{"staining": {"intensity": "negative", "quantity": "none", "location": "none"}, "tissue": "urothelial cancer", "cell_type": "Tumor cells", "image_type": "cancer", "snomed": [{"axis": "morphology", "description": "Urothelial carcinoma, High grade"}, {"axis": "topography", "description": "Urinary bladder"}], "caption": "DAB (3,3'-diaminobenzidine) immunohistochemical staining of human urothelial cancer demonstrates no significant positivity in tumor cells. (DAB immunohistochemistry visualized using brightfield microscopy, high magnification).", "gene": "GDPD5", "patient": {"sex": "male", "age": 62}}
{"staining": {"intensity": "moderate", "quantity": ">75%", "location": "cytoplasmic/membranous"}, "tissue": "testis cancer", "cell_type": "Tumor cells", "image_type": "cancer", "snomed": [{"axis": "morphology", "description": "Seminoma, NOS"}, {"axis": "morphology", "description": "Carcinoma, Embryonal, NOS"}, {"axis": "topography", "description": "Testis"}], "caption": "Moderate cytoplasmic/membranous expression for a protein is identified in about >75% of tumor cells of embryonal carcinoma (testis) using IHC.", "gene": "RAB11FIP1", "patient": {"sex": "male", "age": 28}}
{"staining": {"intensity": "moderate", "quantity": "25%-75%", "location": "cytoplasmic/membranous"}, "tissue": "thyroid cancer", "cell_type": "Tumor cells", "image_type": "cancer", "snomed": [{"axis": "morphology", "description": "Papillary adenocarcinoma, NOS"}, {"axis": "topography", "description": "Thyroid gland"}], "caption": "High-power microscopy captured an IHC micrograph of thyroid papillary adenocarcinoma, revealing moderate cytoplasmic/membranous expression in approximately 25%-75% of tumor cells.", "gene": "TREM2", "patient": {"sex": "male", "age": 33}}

## Task requirements
Retype the material in full, keeping each line exactly as it is.

## Answer to the problem
{"staining": {"intensity": "negative", "quantity": "none", "location": "none"}, "tissue": "urothelial cancer", "cell_type": "Tumor cells", "image_type": "cancer", "snomed": [{"axis": "morphology", "description": "Urothelial carcinoma, High grade"}, {"axis": "topography", "description": "Urinary bladder"}], "caption": "DAB (3,3'-diaminobenzidine) immunohistochemical staining of human urothelial cancer demonstrates no significant positivity in tumor cells. (DAB immunohistochemistry visualized using brightfield microscopy, high magnification).", "gene": "GDPD5", "patient": {"sex": "male", "age": 62}}
{"staining": {"intensity": "moderate", "quantity": ">75%", "location": "cytoplasmic/membranous"}, "tissue": "testis cancer", "cell_type": "Tumor cells", "image_type": "cancer", "snomed": [{"axis": "morphology", "description": "Seminoma, NOS"}, {"axis": "morphology", "description": "Carcinoma, Embryonal, NOS"}, {"axis": "topography", "description": "Testis"}], "caption": "Moderate cytoplasmic/membranous expression for a protein is identified in about >75% of tumor cells of embryonal carcinoma (testis) using IHC.", "gene": "RAB11FIP1", "patient": {"sex": "male", "age": 28}}
{"staining": {"intensity": "moderate", "quantity": "25%-75%", "location": "cytoplasmic/membranous"}, "tissue": "thyroid cancer", "cell_type": "Tumor cells", "image_type": "cancer", "snomed": [{"axis": "morphology", "description": "Papillary adenocarcinoma, NOS"}, {"axis": "topography", "description": "Thyroid gland"}], "caption": "High-power microscopy captured an IHC micrograph of thyroid papillary adenocarcinoma, revealing moderate cytoplasmic/membranous expression in approximately 25%-75% of tumor cells.", "gene": "TREM2", "patient": {"sex": "male", "age": 33}}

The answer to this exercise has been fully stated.